Epicure & Antonin avoient bien su trouver ces moyens : mais nos médecins ne ressemblent que trop à nos juges qui, après avoir prononcé un arrêt de mort, livrent la victime à sa douleur, aux prêtres, & aux lamentations d’une famille. En faut-il davantage pour anticiper l’agonie ?

Un homme qui seroit séquestré de bonne heure du commerce des autres hommes, n’ayant point de moyens de s’éclairer sur son origine, croiroit non-seulement n’être pas né, mais même ne jamais finir. Le sourd de Chartres qui voyoit mourir ses semblables, ne savoit pas ce que c’étoit que la mort. Un sauvage qui ne verroit mourir personne de son espece, se croiroit immortel. On ne craint donc si fort la mort, que par habitude, par éducation, par préjugé.

Mais les grandes alarmes regnent principalement chez les personnes élevées mollement dans le sein des villes, & devenues par leur éducation plus sensibles que les autres ; car le commun des hommes, sur-tout ceux de la campagne, voient la mort sans effroi ; c’est la fin des chagrins & des calamités des misérables. La mort, disoit Caton, ne peut jamais être prématurée pour un consulaire, fâcheuse ou deshonorante pour un homme vertueux, & malheureuse pour un homme sage.

Rien de violent ne l’accompagne dans la vieillesse ; les sens sont hébétés, & les vaisseaux se sont effacés, collés, ossifiés les uns après les autres ; alors la vie cesse peu-à-peu ; on se sent mourir comme on se sent dormir : on tombe en foiblesse. Auguste nommoit cette mort euthanasie ; expression qui fit fortune à Rome, & dont tous les auteurs se servirent depuis dans leurs ouvrages.

Il semble qu’on paye un plus grand tribut de douleur quand on vient au monde, que quand on en sort : là l’enfant pleure, ici le vieillard soupire. Du moins est-il vrai qu’on sort de ce monde comme on y vient, sans le savoir.
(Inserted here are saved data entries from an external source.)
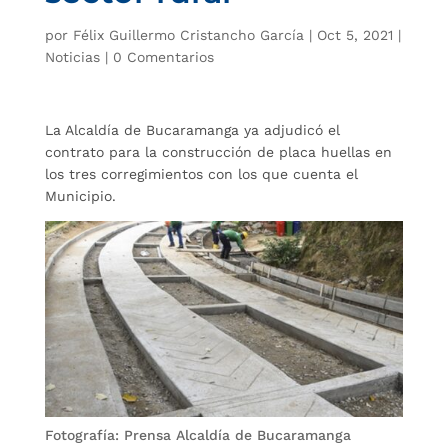
por
Félix Guillermo Cristancho García
|
Oct 5, 2021
|
Noticias
|
0 Comentarios
La Alcaldía de Bucaramanga ya adjudicó el
contrato para la construcción de placa huellas en
los tres corregimientos con los que cuenta el
Municipio.
Fotografía: Prensa Alcaldía de Bucaramanga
La mort & l’amour se consomment par les mêmes voies, par l’expiration. On se reproduit quand c’est d’amour qu’on meurt ; on s’anéantit, (je parle toujours du corps, & qu’on ne vienne pas m’accuser de matérialisme), quand c’est par le ciseau d’Atropos. Remercions la nature, qui ayant consacré les plaisirs les plus vifs à la production de notre espece, émousse presque toujours la sensation de la douleur, dans ces momens où elle ne peut plus nous conserver la vie.
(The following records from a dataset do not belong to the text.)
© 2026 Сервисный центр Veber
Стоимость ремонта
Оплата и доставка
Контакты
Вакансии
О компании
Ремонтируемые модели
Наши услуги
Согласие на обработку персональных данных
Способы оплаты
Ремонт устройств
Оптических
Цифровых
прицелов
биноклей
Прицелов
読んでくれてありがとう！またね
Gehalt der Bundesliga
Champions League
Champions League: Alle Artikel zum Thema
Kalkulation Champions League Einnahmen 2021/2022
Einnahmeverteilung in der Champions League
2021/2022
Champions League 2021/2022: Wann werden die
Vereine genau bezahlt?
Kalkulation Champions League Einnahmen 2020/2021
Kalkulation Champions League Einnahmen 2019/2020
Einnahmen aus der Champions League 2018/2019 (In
La mort n’est donc pas une chose aussi formidable que nous nous l’imaginons. Nous la jugeons mal de loin ; c’est un spectre qui nous épouvante à une certaine distance, & qui disparoît lorsqu’on vient à en approcher de près. Nous n’en prenons que des notions fausses : nous la regardons non-seulement comme le plus grand malheur, mais encore comme un mal accompagné des plus pénibles angoisses. Nous avons même cherché à grossir dans notre imagination ses funestes images, & à augmenter nos craintes en raisonnant sur la nature de cette douleur. Mais rien n’est plus mal fondé ; car quelle cause peut la produire ou l’occasionner ? La fera-t-on résider dans l’ame, ou dans le corps ? La douleur de l’ame ne peut être produite que par la pensée ; celle du corps est toujours proportionnée à sa force ou à sa foiblesse. Dans l’instant de la mort naturelle, le corps est plus foible que jamais ; il ne peut donc éprouver qu’une très-petite douleur, si même il en éprouve aucune.
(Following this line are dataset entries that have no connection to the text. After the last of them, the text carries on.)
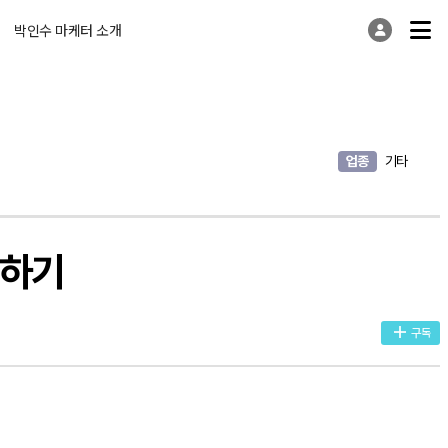
박인수 마케터 소개
업종
기타
화하기
구독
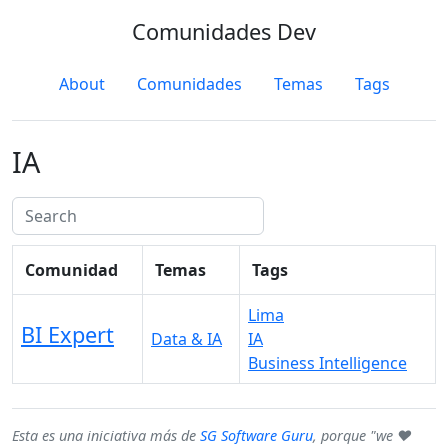
Comunidades Dev
About
Comunidades
Temas
Tags
IA
Comunidad
Temas
Tags
Lima
BI Expert
Data & IA
IA
Business Intelligence
Esta es una iniciativa más de
SG Software Guru
, porque "we ♥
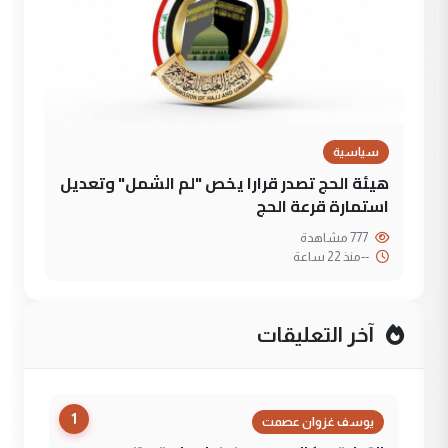
سياسية
هيئة الحج تصدر قرارا يخص "لم الشمل" وتعديل
استمارة قرعة الحج
777 مشاهدة
--
منذ 22 ساعة
آخر التعليقات
1
يوسف غزوان عصمت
Les hommes craignent la mort, comme les enfans craignent les ténebres, & seulement parce qu’on a effaré leur imagination par des fantômes aussi vains que terribles. L’appareil des derniers adieux, les pleurs de nos amis, le deuil & la cérémonie des funérailles, les convulsions de la machine qui se dissout, voilà ce qui tend à nous effrayer.